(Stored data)
------------------------------
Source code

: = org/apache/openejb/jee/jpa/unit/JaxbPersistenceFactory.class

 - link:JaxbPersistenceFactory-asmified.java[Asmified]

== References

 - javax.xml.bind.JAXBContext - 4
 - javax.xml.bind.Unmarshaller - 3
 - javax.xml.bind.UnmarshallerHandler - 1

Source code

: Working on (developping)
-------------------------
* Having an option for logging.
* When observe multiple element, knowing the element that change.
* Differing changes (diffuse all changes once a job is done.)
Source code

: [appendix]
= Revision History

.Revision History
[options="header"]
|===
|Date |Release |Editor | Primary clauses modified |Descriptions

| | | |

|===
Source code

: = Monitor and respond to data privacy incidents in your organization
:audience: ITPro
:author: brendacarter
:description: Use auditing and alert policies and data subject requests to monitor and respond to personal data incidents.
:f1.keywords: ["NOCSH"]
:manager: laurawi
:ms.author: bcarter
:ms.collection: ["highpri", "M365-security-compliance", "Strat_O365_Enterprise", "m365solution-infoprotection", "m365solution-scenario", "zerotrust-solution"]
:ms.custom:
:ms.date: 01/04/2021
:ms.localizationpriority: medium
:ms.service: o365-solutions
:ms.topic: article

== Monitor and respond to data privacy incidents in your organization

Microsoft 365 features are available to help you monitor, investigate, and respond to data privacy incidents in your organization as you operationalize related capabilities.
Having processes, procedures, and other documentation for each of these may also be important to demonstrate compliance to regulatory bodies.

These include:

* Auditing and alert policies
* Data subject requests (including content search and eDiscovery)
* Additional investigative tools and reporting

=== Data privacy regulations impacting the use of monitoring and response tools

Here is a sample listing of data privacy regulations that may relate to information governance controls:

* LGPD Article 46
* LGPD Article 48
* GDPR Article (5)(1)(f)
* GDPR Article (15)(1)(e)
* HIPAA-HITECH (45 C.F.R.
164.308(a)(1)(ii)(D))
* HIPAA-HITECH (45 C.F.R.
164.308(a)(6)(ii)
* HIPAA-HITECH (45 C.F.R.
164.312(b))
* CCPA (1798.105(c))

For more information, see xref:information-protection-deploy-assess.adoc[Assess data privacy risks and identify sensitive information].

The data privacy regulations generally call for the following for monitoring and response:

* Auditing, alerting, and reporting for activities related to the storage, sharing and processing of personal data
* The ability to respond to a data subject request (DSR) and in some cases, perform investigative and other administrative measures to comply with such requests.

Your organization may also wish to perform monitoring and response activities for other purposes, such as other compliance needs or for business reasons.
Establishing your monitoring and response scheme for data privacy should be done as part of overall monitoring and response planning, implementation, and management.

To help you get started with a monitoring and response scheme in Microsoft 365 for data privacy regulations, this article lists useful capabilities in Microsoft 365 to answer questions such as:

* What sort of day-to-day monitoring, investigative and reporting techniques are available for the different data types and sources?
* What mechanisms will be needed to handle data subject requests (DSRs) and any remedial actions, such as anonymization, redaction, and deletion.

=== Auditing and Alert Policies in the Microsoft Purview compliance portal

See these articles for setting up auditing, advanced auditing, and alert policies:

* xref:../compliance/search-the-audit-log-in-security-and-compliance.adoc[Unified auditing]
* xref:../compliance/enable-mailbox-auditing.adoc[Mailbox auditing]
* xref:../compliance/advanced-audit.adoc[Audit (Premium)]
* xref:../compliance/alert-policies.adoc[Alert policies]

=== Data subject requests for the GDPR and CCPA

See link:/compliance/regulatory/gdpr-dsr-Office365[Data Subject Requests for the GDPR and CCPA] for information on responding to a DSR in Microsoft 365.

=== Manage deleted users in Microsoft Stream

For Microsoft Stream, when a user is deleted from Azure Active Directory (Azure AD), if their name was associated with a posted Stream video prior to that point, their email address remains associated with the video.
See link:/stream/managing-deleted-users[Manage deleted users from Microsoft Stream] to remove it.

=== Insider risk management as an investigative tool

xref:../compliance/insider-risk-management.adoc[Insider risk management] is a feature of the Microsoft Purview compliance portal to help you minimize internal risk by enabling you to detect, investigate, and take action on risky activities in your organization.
------------------------------
Aim of the exercise: Above are the records. Identify each line that contains the word "tools".

Solution below:
* Additional investigative tools and reporting
=== Data privacy regulations impacting the use of monitoring and response tools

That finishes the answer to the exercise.